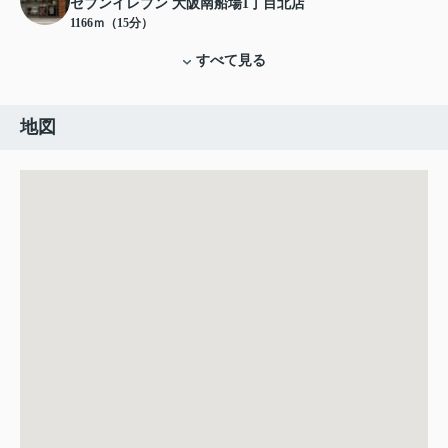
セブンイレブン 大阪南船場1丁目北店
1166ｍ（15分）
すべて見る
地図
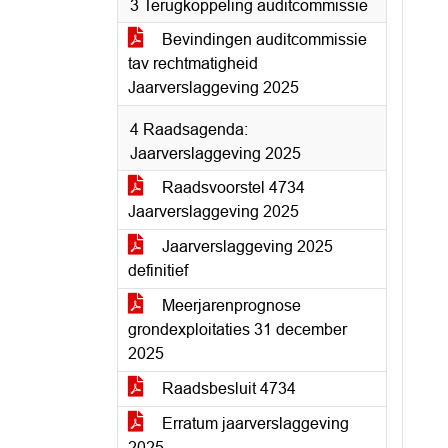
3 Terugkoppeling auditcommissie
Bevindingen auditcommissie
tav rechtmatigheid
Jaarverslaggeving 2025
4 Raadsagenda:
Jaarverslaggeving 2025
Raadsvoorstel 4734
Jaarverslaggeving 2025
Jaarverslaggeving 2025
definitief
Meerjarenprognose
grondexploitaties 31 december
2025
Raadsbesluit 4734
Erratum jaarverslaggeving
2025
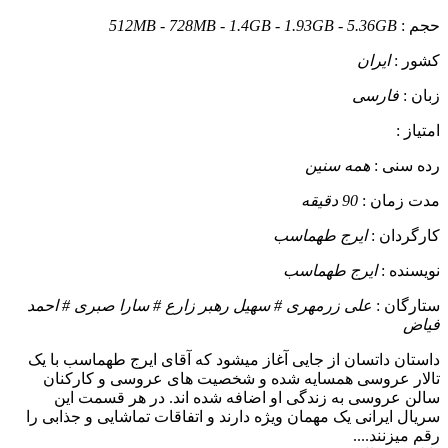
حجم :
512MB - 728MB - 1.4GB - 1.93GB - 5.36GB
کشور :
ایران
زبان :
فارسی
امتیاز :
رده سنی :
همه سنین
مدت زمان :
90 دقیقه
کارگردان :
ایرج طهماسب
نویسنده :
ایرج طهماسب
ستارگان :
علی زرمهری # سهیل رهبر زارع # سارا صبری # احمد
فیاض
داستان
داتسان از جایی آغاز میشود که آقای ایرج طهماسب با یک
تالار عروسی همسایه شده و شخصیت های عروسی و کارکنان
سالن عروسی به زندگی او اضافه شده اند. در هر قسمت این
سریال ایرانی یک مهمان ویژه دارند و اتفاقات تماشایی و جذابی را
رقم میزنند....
^^^^^^^^
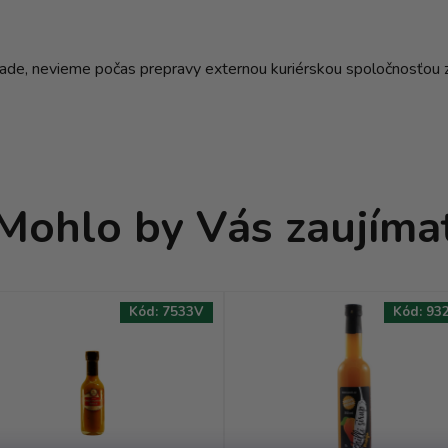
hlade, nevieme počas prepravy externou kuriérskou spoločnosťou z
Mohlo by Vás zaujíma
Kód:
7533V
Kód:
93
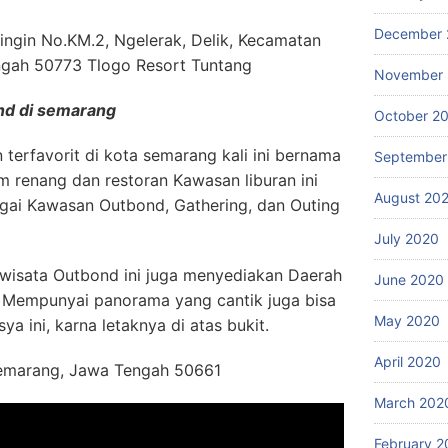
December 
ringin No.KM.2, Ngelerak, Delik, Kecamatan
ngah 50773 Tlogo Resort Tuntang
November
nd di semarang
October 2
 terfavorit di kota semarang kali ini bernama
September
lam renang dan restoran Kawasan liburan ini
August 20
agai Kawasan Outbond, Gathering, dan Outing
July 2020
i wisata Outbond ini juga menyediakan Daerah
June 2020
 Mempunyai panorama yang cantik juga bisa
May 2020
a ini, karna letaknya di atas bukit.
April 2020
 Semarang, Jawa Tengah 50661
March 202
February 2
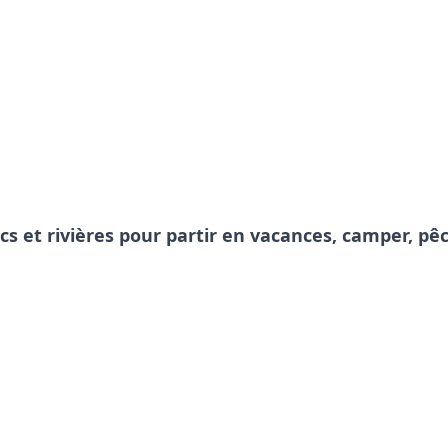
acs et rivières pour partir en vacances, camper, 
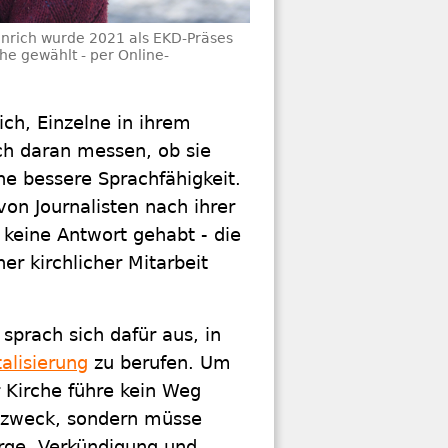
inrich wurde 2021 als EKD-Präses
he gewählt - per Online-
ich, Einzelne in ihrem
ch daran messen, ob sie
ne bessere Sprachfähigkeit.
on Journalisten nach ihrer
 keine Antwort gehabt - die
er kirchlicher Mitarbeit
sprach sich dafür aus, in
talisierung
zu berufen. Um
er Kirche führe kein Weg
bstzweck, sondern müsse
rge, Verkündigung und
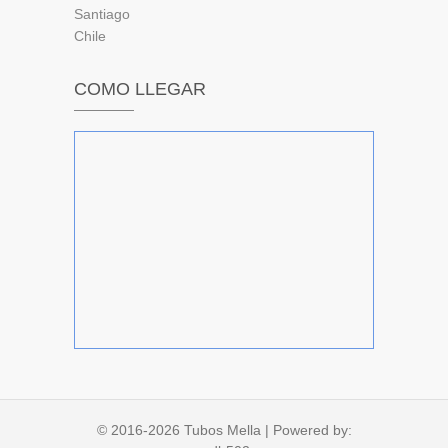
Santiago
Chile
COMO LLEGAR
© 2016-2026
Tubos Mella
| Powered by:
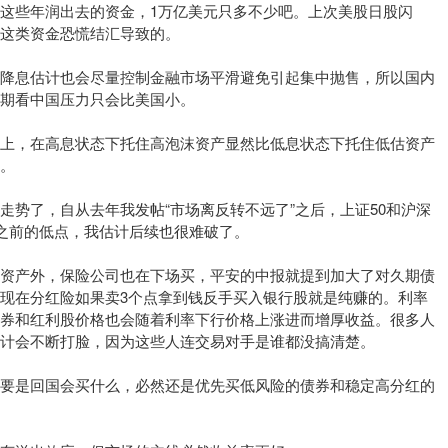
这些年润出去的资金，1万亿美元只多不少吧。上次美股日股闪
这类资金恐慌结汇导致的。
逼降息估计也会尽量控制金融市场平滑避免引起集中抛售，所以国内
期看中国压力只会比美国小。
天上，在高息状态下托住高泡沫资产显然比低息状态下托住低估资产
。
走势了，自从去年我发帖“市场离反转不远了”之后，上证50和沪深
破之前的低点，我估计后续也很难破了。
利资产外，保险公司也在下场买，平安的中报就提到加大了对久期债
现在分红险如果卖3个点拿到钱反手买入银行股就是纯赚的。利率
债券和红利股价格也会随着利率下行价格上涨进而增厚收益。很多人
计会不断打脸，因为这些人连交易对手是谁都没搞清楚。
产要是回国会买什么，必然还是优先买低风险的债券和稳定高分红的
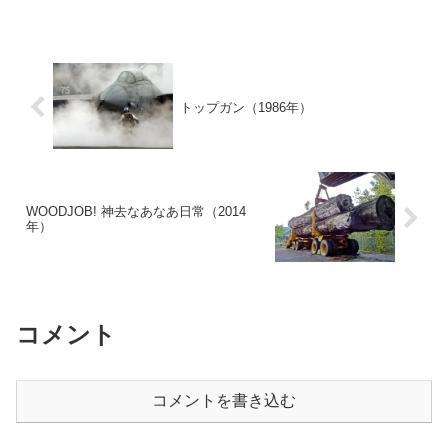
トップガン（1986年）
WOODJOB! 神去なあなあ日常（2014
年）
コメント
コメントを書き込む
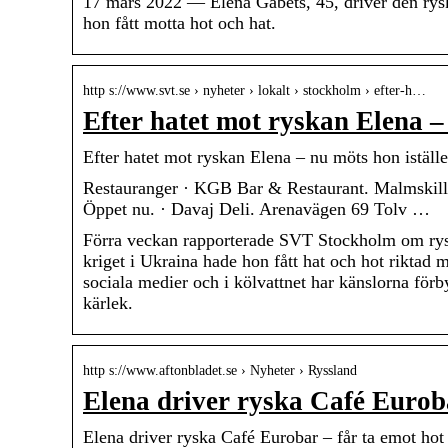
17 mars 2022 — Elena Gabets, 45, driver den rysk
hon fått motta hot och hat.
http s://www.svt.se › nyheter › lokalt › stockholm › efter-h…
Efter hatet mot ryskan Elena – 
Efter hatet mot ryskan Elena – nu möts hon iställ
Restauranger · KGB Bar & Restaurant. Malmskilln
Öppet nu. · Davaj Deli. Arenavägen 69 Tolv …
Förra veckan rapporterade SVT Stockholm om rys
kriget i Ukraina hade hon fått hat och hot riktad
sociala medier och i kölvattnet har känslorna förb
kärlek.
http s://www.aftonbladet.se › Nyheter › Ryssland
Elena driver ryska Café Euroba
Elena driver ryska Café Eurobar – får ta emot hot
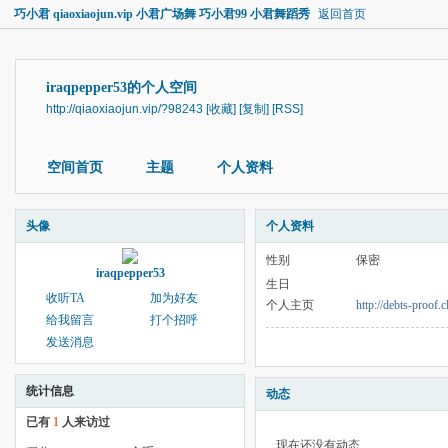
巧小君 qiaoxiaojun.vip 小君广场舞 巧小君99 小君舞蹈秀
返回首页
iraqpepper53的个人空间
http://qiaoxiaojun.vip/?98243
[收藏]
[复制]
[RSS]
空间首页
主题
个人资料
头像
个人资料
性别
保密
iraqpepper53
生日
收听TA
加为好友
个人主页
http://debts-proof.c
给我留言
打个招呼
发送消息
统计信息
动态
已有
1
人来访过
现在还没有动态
^^^^^^^^
* **Exercise goal**
Print the lines from the records verbatim, starting with the line that contains "hlade, nevieme počas" and ending with the line that contains "acs et rivières", both included. Leave out the pictures.

* **Answer area**
hlade, nevieme počas prepravy externou kuriérskou spoločnosťou z
Mohlo by Vás zaujíma
Kód:
7533V
Kód:
93
December 
ringin No.KM.2, Ngelerak, Delik, Kecamatan
ngah 50773 Tlogo Resort Tuntang
November
nd di semarang
October 2
 terfavorit di kota semarang kali ini bernama
September
lam renang dan restoran Kawasan liburan ini
August 20
agai Kawasan Outbond, Gathering, dan Outing
July 2020
i wisata Outbond ini juga menyediakan Daerah
June 2020
 Mempunyai panorama yang cantik juga bisa
May 2020
a ini, karna letaknya di atas bukit.
April 2020
 Semarang, Jawa Tengah 50661
March 202
February 2
acs et rivières pour partir en vacances, camper, 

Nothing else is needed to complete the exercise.